§ **Your task**:
Scan the data below. Pull out each line where "down" occurs.

§ **The records**:
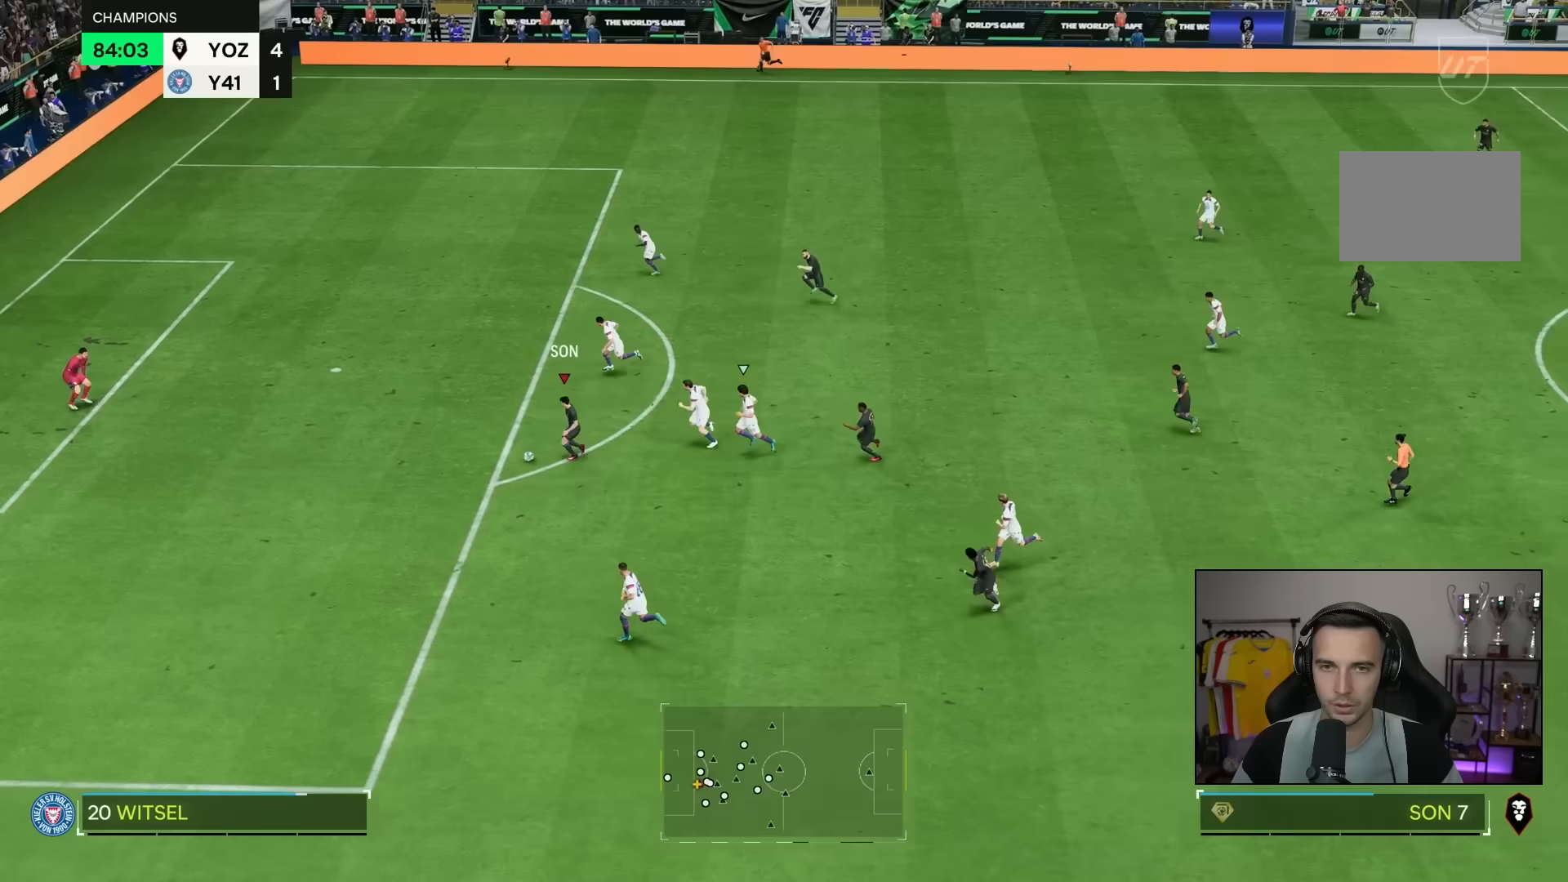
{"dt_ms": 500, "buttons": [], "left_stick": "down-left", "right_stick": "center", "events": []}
...
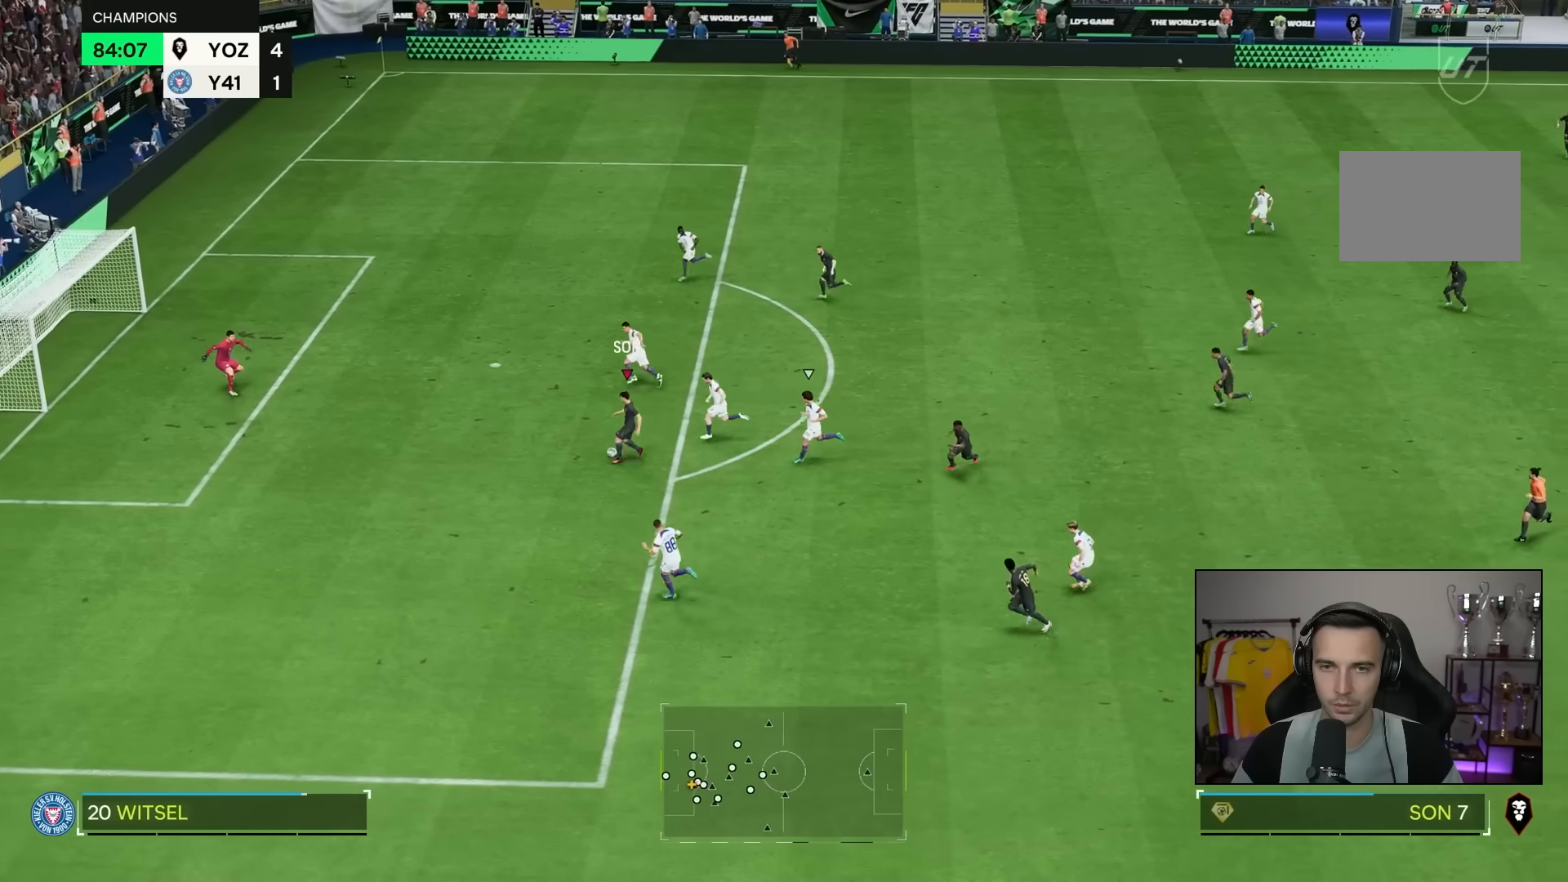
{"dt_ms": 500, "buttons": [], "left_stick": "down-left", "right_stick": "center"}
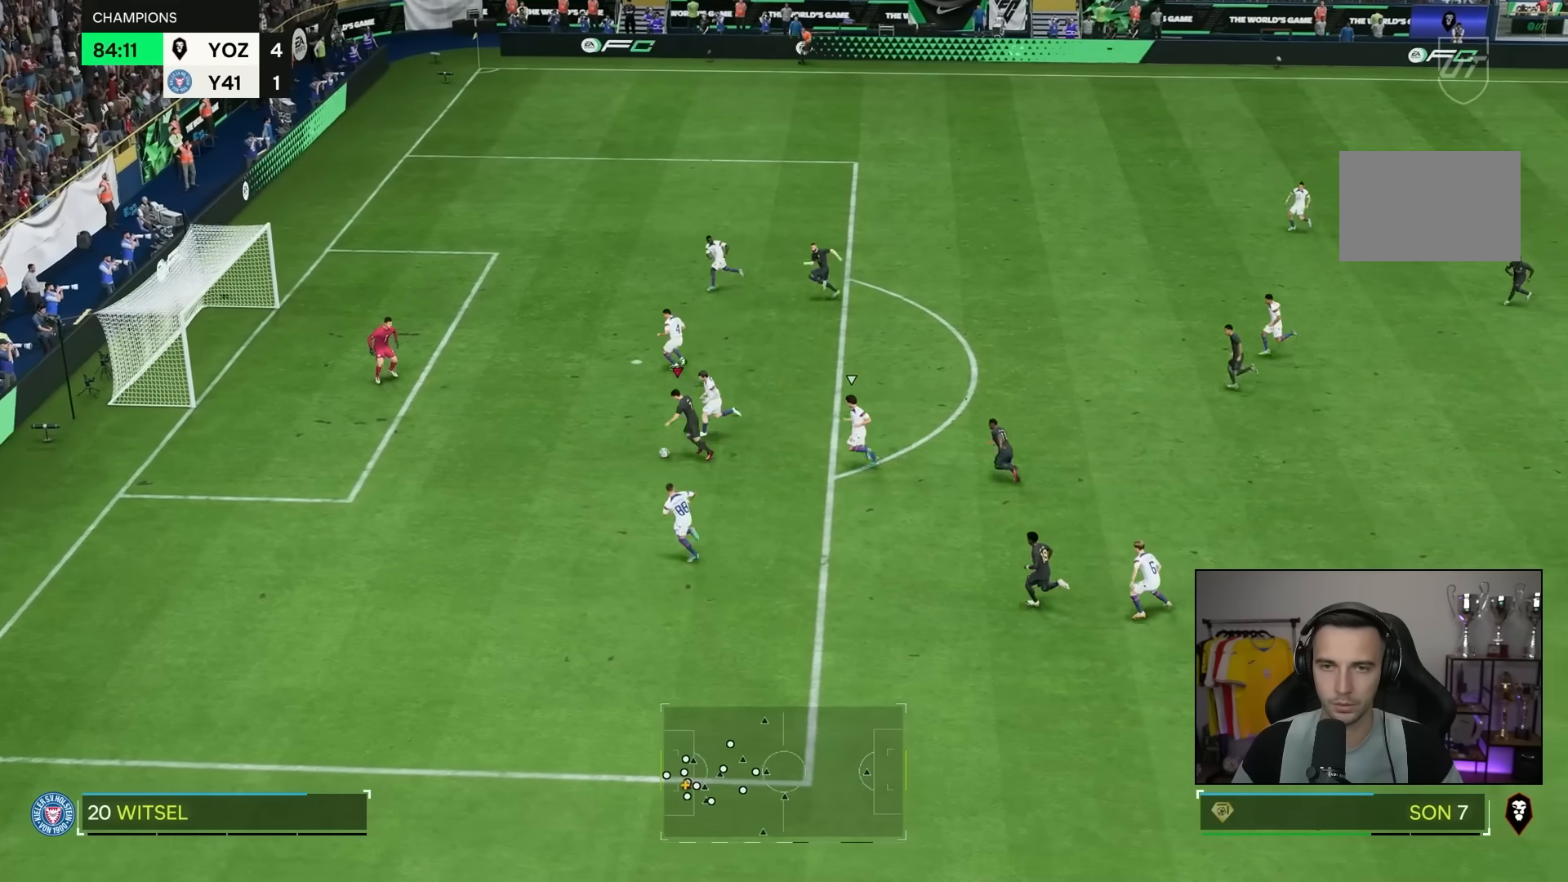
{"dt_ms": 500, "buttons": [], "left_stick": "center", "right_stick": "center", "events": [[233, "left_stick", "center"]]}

§ **Task answer**:
{"dt_ms": 500, "buttons": [], "left_stick": "down-left", "right_stick": "center", "events": []}
{"dt_ms": 500, "buttons": [], "left_stick": "down-left", "right_stick": "center"}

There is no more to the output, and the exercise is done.